From Keywords to Intent: Why Semantic Search Is Redefining Enterprise Discovery
Search behaviour has fundamentally changed, and systems that rely purely on keyword matching are struggling to keep up. In her Specbee blog post, Priyanka Phukan explores the difference between keyword and semantic search, framing it as a shift from matching text to understanding intent. The discussion matters because enterprise websites, knowledge portals, and support ecosystems now operate in environments where users expect conversational, context-aware results, not static lists based on exact phrasing.
Priyanka explains that traditional keyword search follows a predictable model: crawl, index, and match exact terms. While effective for structured lookups such as product IDs or technical documentation, it fails when users phrase queries differently or ask conceptual questions. Semantic search, by contrast, uses AI techniques like natural language processing, entity recognition, and vector embeddings to interpret meaning rather than literal wording. This allows systems to connect related ideas, understanding that “leave policy” and “PTO guidelines” point to the same concept.

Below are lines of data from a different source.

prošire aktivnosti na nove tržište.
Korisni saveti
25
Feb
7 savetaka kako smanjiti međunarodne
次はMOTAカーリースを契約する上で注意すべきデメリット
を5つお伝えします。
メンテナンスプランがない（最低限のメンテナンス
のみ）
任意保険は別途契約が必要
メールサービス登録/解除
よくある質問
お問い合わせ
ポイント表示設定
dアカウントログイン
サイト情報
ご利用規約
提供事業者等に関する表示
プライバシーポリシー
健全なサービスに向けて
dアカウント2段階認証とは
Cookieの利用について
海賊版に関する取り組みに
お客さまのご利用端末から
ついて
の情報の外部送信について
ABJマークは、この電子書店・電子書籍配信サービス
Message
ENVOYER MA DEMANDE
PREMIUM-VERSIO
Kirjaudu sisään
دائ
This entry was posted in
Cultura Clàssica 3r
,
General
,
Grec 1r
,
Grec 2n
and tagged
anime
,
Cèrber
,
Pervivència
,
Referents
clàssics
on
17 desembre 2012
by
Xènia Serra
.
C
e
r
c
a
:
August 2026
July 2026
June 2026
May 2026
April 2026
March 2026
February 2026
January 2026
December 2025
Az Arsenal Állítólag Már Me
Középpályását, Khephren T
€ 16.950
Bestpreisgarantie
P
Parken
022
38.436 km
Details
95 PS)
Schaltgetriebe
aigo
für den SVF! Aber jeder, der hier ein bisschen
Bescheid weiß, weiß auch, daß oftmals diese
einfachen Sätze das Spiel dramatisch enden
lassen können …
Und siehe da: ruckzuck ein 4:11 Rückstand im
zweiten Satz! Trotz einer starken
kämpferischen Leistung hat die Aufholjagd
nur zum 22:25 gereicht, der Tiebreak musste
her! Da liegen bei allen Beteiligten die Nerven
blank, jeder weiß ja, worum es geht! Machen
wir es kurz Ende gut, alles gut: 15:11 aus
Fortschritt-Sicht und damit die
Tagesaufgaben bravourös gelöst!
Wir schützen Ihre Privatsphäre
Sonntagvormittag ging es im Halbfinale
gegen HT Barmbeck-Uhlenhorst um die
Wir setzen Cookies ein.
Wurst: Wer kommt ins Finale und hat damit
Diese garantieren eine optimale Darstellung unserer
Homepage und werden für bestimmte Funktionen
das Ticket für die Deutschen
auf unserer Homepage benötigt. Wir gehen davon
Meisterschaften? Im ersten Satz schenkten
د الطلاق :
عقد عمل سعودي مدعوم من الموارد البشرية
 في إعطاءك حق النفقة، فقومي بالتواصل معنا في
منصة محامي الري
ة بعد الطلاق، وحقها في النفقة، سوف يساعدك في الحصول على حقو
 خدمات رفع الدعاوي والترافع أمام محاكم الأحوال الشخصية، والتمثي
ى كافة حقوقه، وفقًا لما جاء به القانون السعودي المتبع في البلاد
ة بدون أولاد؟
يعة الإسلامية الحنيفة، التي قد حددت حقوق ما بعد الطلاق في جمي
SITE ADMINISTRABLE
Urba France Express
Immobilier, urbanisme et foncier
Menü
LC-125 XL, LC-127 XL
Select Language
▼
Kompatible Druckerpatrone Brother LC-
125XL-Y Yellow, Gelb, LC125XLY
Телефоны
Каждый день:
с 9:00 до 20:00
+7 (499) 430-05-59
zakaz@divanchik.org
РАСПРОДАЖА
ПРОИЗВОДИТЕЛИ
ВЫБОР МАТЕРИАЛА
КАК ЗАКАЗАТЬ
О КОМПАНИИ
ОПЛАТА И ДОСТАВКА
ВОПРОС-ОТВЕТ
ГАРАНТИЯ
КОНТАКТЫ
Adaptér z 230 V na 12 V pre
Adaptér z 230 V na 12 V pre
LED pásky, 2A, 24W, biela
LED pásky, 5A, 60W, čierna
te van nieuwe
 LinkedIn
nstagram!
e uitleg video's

For enterprises managing multilingual content, large document libraries, and inconsistent terminology across departments, this difference is transformative. Semantic search reduces zero-result queries, improves relevance ranking, and aligns results with user intent. Phukan also notes that modern systems increasingly adopt hybrid models—combining keyword precision with semantic intelligence and AI re-ranking—to balance control and context. As search engines themselves evolve toward meaning-based indexing, businesses that prioritize semantic-first strategies position their digital platforms for better discoverability and long-term scalability.